LOS ANGELES/NEW YORK (Reuters) - PepsiCo Inc PEP.N, taking umbrage over a nationwide advertising campaign accusing its Gatorade energy drink of missing crucial electrolytes, sued Coca-Cola Co KO.N on Monday for false advertising and taking scientific liberties.
The purveyors of Gatorade sued Coca-Cola Co KO.N and Energy Brands Inc in a trademark lawsuit over a two-week campaign for Coke's Powerade ION4 sports drink, which splashed photos of Gatorade bottles lopped in half beneath bold slogans such as "Don't settle for an incomplete sports drink".
Pepsi’s lawsuit asks a judge to put a stop to Coke’s “escalating” ad campaign, which claims Powerade “is superior” and that Gatorade is “an incomplete sports drink.”
Coke and Pepsi have a decades-old history of slamming each others’ brands in global advertising, and waging disputes in courts over issues as diverse as antitrust and disclosure of trade secrets.
Coke’s campaign “is a calculated, intentional strategy designed to falsely and viciously attack the readily identifiable market leader, Gatorade, in the hopes of unfairly gaining precious market share,” Pepsi unit Stokely-Van Camp said in its complaint.

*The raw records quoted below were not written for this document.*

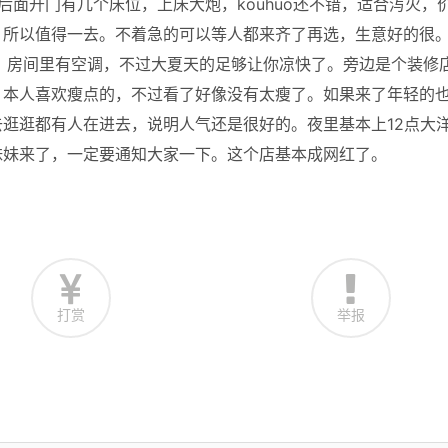
面开门有几个床位，上床大炮，kouhuo还不错，适合泻火，
。所以值得一去。不着急的可以等人都来齐了再选，生意好的很
。房间里有空调，不过大夏天的足够让你凉快了。旁边是个装修
。本人喜欢瘦点的，不过看了好像没有太瘦了。如果来了年轻的
逛逛都有人在进去，说明人气还是很好的。夜里基本上12点大
妹妹来了，一定要通知大家一下。这个店基本成网红了。
打赏
举报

It accuses Coca-Cola of “false advertising, trademark dilution, deceptive acts and practices, injury to business reputation and unfair competition” under the U.S. trademark law known as the Lanham Act.
In past months, Coke has run afoul of regulators and consumer interest groups over aggressive marketing claims, drawing warnings from the Food and Drug Administration and an Australian watchdog.
A Coca-Cola spokesman initially declined comment, saying the corporation had not yet received or had the opportunity to review the lawsuit.
“We stand behind our product and are prepared to defend the role Powerade plays in hydrating consumers,” Coke said in a statement received later on Monday.
CASE OF THE MISSING ELECTROLYTES
The two century-old household names have picked numerous fights with each other in years past, including during the turf wars of the 1980s when the hugely successful “Pepsi Challenge” advertising campaign helped prompt Coke to alter its cola formula to invent New Coke, which promptly fizzled.
The two cola giants have since engaged in various ad and court battles in countries from India to France for a range of products, enlisting celebrities from National Basketball Association legend Michael Jordan to George Michael and Michael Jackson in their skirmishes.
At issue in Monday’s case is Coke’s claim that Gatorade is “missing two electrolytes” -- calcium and magnesium -- that are found in trace amounts in Powerade. Pepsi contends that no evidence exists those two minerals make Powerade a better energy drink.
Stokely-Van Camp -- owned by Quaker Oats, which is in turn controlled by Pepsi -- says that the amounts of calcium and magnesium found in Powerade are too minute to come with any nutritional or physiological benefit.
The lawsuit in U.S. District Court in Manhattan alleges that Coke’s multimedia campaign -- which ties in with sports network ESPN and includes giant billboards erected above freeways nationwide -- were “willful and knowing” and represented unfair competition.
“It is critical that the court put an end to defendants’ deception at once,” the complaint said.